__Provided data__:
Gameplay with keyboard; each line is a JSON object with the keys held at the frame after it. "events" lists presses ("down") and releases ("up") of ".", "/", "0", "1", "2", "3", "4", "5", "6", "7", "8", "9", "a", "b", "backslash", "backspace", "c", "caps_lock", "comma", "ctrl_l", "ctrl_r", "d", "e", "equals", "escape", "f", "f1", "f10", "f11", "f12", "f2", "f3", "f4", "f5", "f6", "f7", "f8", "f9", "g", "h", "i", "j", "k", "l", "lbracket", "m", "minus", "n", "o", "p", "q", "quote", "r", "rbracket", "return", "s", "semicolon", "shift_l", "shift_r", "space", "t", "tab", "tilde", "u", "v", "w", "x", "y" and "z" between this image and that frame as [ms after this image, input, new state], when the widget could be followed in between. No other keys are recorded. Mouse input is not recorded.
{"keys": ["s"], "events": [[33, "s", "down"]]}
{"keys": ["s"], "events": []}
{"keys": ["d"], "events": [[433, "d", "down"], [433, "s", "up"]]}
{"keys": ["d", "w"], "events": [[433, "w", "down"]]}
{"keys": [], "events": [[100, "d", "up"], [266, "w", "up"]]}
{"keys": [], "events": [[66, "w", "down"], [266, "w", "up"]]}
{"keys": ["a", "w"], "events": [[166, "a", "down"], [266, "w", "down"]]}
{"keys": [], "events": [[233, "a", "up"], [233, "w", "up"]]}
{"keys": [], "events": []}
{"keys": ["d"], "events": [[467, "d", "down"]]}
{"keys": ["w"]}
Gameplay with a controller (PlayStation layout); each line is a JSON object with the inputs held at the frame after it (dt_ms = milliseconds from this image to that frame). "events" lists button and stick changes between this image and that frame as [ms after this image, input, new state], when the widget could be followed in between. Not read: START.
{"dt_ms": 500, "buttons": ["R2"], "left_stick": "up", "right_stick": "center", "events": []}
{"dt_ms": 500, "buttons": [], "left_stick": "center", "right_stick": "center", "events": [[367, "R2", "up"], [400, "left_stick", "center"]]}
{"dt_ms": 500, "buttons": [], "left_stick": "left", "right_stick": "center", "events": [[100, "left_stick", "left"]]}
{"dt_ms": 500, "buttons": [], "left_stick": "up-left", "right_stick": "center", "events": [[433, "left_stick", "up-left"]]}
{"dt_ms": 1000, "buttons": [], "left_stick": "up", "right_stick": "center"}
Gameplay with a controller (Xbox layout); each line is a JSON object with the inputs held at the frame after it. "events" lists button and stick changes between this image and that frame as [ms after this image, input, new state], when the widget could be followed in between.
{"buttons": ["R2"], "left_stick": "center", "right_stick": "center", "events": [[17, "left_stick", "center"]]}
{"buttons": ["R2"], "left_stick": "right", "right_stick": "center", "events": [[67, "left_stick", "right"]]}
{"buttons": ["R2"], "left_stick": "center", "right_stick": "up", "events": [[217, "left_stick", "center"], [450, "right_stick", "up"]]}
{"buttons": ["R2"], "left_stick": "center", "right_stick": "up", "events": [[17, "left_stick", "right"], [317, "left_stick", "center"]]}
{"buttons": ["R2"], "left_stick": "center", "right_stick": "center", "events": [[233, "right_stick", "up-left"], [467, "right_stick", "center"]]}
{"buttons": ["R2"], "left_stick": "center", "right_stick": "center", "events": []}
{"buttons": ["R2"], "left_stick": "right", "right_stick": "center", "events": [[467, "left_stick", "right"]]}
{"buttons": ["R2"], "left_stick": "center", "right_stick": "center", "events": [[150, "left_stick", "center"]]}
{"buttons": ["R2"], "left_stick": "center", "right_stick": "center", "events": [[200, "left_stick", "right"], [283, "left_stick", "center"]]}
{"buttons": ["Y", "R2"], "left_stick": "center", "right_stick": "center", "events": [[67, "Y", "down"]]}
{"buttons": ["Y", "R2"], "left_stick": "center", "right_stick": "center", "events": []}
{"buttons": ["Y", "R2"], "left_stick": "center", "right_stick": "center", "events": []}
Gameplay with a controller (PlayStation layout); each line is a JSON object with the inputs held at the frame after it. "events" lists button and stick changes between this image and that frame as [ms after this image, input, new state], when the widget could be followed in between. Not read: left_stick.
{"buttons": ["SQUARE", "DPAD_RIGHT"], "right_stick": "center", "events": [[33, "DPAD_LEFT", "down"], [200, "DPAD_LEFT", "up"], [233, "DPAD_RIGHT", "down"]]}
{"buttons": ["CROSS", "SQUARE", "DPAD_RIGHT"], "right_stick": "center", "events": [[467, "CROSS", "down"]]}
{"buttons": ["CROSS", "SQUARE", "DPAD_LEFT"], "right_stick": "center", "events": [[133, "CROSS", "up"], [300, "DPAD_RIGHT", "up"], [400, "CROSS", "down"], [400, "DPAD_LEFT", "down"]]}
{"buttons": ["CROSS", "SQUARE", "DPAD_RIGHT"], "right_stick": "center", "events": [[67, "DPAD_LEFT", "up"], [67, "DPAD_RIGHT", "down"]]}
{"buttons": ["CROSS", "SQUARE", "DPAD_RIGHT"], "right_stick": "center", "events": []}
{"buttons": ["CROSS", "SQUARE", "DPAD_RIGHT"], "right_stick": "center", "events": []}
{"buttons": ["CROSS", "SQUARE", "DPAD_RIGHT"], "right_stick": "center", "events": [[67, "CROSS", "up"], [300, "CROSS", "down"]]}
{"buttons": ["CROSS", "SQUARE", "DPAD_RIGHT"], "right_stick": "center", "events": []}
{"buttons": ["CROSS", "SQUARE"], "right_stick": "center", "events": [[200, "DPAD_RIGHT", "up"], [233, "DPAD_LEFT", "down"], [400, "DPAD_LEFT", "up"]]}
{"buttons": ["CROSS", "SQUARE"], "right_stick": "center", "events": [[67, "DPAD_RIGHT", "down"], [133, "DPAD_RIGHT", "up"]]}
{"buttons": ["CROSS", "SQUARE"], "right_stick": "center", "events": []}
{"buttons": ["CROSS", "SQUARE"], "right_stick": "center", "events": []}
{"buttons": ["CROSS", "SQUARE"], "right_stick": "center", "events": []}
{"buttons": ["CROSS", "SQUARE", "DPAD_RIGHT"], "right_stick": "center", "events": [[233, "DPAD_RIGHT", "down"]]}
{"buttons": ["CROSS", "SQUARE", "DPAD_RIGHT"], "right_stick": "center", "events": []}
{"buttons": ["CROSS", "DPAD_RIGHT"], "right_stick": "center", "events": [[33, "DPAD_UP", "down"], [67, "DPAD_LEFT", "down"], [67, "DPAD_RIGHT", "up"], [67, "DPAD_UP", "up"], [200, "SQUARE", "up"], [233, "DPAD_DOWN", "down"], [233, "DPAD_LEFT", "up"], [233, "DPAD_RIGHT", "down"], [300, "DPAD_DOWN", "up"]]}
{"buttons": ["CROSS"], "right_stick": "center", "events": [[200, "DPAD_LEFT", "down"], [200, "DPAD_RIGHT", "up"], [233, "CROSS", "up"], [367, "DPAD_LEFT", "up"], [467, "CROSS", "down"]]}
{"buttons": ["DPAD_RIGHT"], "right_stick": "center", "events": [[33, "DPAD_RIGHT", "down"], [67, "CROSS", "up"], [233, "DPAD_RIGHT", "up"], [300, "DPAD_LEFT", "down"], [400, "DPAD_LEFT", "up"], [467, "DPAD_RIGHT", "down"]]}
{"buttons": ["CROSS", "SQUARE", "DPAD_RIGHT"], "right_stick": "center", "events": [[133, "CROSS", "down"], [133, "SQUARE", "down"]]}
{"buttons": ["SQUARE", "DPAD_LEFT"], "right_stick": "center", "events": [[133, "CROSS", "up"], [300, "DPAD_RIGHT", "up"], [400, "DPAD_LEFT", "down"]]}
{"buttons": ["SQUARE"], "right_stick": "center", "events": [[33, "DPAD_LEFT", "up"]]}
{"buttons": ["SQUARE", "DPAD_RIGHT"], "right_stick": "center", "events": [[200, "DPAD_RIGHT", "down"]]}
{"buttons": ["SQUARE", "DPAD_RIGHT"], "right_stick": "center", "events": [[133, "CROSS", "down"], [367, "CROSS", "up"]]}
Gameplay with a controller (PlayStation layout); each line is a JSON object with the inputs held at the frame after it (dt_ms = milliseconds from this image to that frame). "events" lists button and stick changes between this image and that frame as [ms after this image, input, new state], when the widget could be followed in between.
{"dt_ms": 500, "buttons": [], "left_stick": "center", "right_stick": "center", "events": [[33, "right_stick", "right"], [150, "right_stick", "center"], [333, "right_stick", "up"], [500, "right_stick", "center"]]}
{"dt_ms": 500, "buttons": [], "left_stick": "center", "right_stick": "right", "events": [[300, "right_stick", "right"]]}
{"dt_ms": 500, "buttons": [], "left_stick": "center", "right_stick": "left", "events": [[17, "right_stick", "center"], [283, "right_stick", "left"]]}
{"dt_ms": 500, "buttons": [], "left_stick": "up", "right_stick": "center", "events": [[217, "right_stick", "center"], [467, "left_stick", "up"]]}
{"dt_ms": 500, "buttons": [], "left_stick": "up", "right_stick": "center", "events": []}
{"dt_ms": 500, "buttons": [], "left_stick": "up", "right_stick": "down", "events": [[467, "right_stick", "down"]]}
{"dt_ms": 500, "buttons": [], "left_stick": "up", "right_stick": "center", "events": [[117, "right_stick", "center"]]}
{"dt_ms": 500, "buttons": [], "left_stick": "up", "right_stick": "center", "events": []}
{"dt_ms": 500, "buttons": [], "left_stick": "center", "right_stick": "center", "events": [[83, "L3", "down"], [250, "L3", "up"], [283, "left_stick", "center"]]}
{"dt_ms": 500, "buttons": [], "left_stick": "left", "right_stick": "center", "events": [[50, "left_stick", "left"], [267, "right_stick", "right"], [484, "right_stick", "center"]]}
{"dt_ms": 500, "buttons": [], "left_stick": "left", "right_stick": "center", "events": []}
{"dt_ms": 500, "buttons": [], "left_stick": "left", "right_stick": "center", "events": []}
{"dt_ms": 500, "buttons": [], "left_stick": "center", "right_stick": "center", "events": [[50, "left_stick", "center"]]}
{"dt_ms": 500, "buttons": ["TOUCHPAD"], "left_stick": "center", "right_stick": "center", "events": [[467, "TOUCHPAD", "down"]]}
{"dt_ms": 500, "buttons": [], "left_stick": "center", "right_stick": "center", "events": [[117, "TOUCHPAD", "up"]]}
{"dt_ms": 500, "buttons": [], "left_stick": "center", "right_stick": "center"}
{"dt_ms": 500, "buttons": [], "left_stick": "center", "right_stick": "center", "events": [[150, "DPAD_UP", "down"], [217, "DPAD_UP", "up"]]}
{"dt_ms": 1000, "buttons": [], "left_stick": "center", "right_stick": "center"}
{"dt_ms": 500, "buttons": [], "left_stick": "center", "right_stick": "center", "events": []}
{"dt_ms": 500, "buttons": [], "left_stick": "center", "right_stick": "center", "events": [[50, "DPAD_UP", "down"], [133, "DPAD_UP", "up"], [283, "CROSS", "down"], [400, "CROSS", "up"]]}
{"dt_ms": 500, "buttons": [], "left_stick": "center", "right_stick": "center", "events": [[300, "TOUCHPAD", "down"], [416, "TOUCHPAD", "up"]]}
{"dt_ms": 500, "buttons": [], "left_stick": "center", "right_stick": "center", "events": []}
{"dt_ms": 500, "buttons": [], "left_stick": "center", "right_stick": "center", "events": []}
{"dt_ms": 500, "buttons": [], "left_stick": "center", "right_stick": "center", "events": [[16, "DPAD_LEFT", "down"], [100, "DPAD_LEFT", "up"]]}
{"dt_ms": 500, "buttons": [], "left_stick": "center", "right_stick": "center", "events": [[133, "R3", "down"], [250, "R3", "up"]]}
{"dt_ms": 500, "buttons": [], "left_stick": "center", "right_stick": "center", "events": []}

__Work instruction__:
Pull out all lines containing the word "TOUCHPAD" from the entries above.

__Result of the exercise__:
{"dt_ms": 500, "buttons": ["TOUCHPAD"], "left_stick": "center", "right_stick": "center", "events": [[467, "TOUCHPAD", "down"]]}
{"dt_ms": 500, "buttons": [], "left_stick": "center", "right_stick": "center", "events": [[117, "TOUCHPAD", "up"]]}
{"dt_ms": 500, "buttons": [], "left_stick": "center", "right_stick": "center", "events": [[300, "TOUCHPAD", "down"], [416, "TOUCHPAD", "up"]]}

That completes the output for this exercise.